YALNIZ PARİS YANMIYOR!
Modernizm çok problemli ve çağın diğer problemlerinin de kaynağıdır diyordu Erol Güngör. (Modernleşme ayrı, modernizm ayrıdır)
Küreselleşme ideolojisi çöktü. Fukuyama’nın kulakları çınlasın.
Neo-lieralizm doktrini de çöktü. Huntington ne yapıyor acaba?
Batı’da ayakta kalan şimdilik postmodernizm. Çünkü bütün değerleri silen küreselleşme akımına rağmen, postmodernizm çok medeniyetli topluma şimdilik evet diyor. Ne kadar sürer, bilen çok az!
Dünyada en aktif güç olarak kabul edilen “Batı Medeniyeti” ve onun toplumlara yansıyan yüzü kapitalizm henüz rakipsiz bir durumda. Maalesef Doğu henüz ciddi bir alternatif sunamadı.
Şimdi üzerinde olduğumuz bu pencereden Paris ayaklanmalarını bir değerlendirelim:
Her ne kadar Akaryakıt fiyatları yoluyla orta sınıfa yüklenen bir zam bu işin sebebi olarak gösteriliyorsa da, aynı zaman diliminde varlıklı olanlardan alınan servet ve kazanç vergilerine getirilen düşüşler sanki konuşulmak istenmiyor. Halbuki bu insafsız indirimler, belki hayatında seçimlere pek az ilgi göstermiş olan bir topluluğu dahi sokaklara dökmüştür. Halkın varlığını dahi görmeyerek yapılan varlık ve servet vergilerindeki indirimler, yükün kendi sırtlarına yüklendiğini fark eden halkı, ispat-ı vücut için sokaklara çekmiştir. Elini taşın altına koymak hep sabit gelirlilerin payına düşürüldükçe, vatan-millet gibi milliyetçi söylemler de toplumların gazını almaya yetmedi zannederim.

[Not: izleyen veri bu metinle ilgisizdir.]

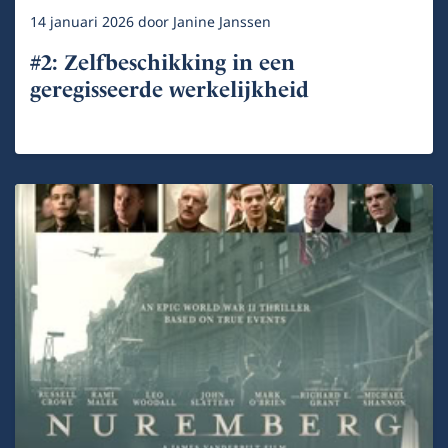
14 januari 2026
door
Janine Janssen
#2: Zelfbeschikking in een
geregisseerde werkelijkheid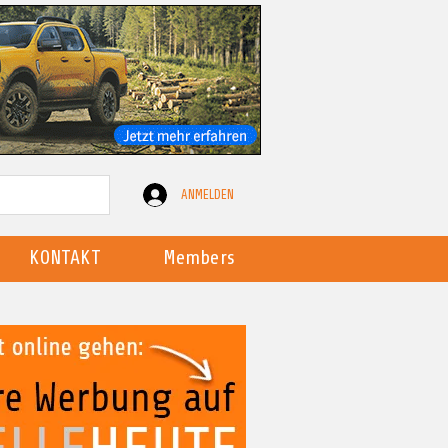
ANMELDEN
KONTAKT
Members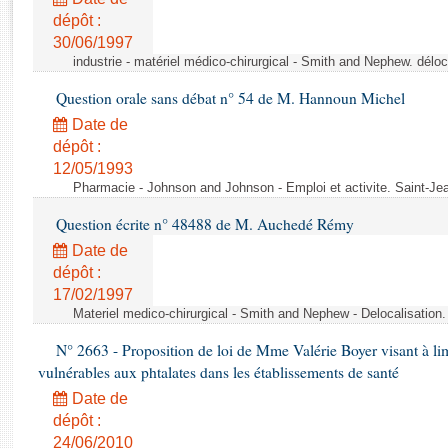
Rapports d'enquête
dépôt :
Rapports législatifs
30/06/1997
Rapports sur l'application des lois
industrie - matériel médico-chirurgical - Smith and Nephew. délo
Baromètre de l’application des lois
Question orale sans débat n° 54 de M. Hannoun Michel
Date de
Dossiers législatifs
dépôt :
Budget et sécurité sociale
12/05/1993
Questions écrites et orales
Pharmacie - Johnson and Johnson - Emploi et activite. Saint-Je
Comptes rendus des débats
Question écrite n° 48488 de M. Auchedé Rémy
Date de
dépôt :
17/02/1997
Materiel medico-chirurgical - Smith and Nephew - Delocalisatio
N° 2663 - Proposition de loi de Mme Valérie Boyer visant à lim
vulnérables aux phtalates dans les établissements de santé
Date de
dépôt :
24/06/2010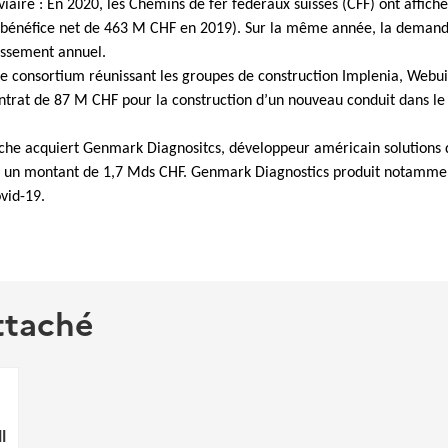
viaire : En 2020, les Chemins de fer fédéraux suisses (CFF) ont affic
 bénéfice net de 463 M CHF en 2019). Sur la même année, la demande
lissement annuel.
Le consortium réunissant les groupes de construction Implenia, Webuil
ntrat de 87 M CHF pour la construction d’un nouveau conduit dans le
che acquiert Genmark Diagnositcs, développeur américain solutions 
 un montant de 1,7 Mds CHF. Genmark Diagnostics produit notammen
vid-19.
ttaché
l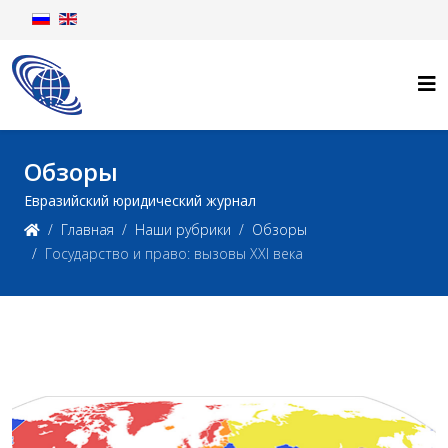
Обзоры
Евразийский юридический журнал
Главная
Наши рубрики
Обзоры
Государство и право: вызовы XXI века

Birey olmanın farkına varan Parisli/Fransız, Macron ve onu oraya taşıyanların kibirlerine bir başkaldırı hareketi başlatmıştır. Ekonomik eşitsizlikleri doğuran politikalar terk edilmedikçe, bu hareket ciddi anlamda durmaz gibi gözükmektedir. Sabit gelirli de yönetimde söz sahibi olmak istiyor.
Sokaklara sığmayan kalabalıklar için küçültücü bir benzetmeyle “Vandallık” suçlaması yapılmakta olduğuna bakmayın. Sokaktakilerin hedefi vitrinlere sahip olmak değil, “vitrin kapitalizmini” ortadan kaldırmak gibi duruyor. Birinin maaşı fiyatındaki ceket elbette elbette tepki çeker ve toplumda hoş karşılanmaz.
İşsizliği tembellik ve az çalışmayla izah etmeye kalkan bakış açısı şaşıdır ve bu şaşılık rolünü bilerek oynamaktadır. Kapitalizmin genel mantığı; işverenin mümkün olan en az ücreti ödemek, yasaların da bu doğrultuda çıkmasına çaba harcamaktır. Hatta şimdilerde insanı saf dışı etmek için ilk etapta robot ve yapay zeka üzerinde çalışılmaktadır. Gıda savaşları, ilaç savaşları, çevre kirliliğinin önlenmesine dair anlaşmanın ABD tarafından onaylanmaması hep kapitalizmin öldürücü yönünü göstermiyor mu? Malum, savaşlar konvansiyonelden ticaret savaşlarına ve terörizme döndü. Ama yalnız Parisli değil, Belçikalı da, Hollandalı da, Wall Street de aynı şeyleri düşünüyor galiba.
Tabi Avrupa üstünlüğünün ABD’ye kaptırılmasından sonra yapılan yetersiz müdahaleler de AB’de yaşayanları rahatsız etmektedir. Yalnız Paris olaylarını değil, belki İngiltere’deki “Brexit” çıkışını da bu pencereden görmek gerekebilir.
Tekrar başa dönersek; küreselleşme, neoliberalizm ve postmodernizm artık yaşatılamıyor. Bir güzel adamın tespiti ile söylersek; kölelik ve ecirlik dönemleri artık bitmiş olup, devir ortaklık üzerine çalışma dönemidir. Emek de en az sermaye kadar değerli değil midir?
Eski sistemi yaşatmak için sakın Paris feda ediliyor olmasın? Malum bu olayların arkasında bir de Trump siluetinden bahsedenler yok değil.